◆ HOW TO COMPLETE THIS TASK:
Lines before the one containing "For every layout" in the records below are to be left out; that line and all after it, through the end, are to be retyped exactly.

*** SUPPLIED DATA Section Begins ***

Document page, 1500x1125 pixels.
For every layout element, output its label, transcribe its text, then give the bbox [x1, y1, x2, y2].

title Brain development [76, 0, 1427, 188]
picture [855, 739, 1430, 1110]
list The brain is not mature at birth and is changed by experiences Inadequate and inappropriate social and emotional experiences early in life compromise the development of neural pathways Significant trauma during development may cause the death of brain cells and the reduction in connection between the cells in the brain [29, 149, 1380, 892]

*** SUPPLIED DATA Section Ends ***

◆ WRITTEN ANSWER:
For every layout element, output its label, transcribe its text, then give the bbox [x1, y1, x2, y2].

title Brain development [76, 0, 1427, 188]
picture [855, 739, 1430, 1110]
list The brain is not mature at birth and is changed by experiences Inadequate and inappropriate social and emotional experiences early in life compromise the development of neural pathways Significant trauma during development may cause the death of brain cells and the reduction in connection between the cells in the brain [29, 149, 1380, 892]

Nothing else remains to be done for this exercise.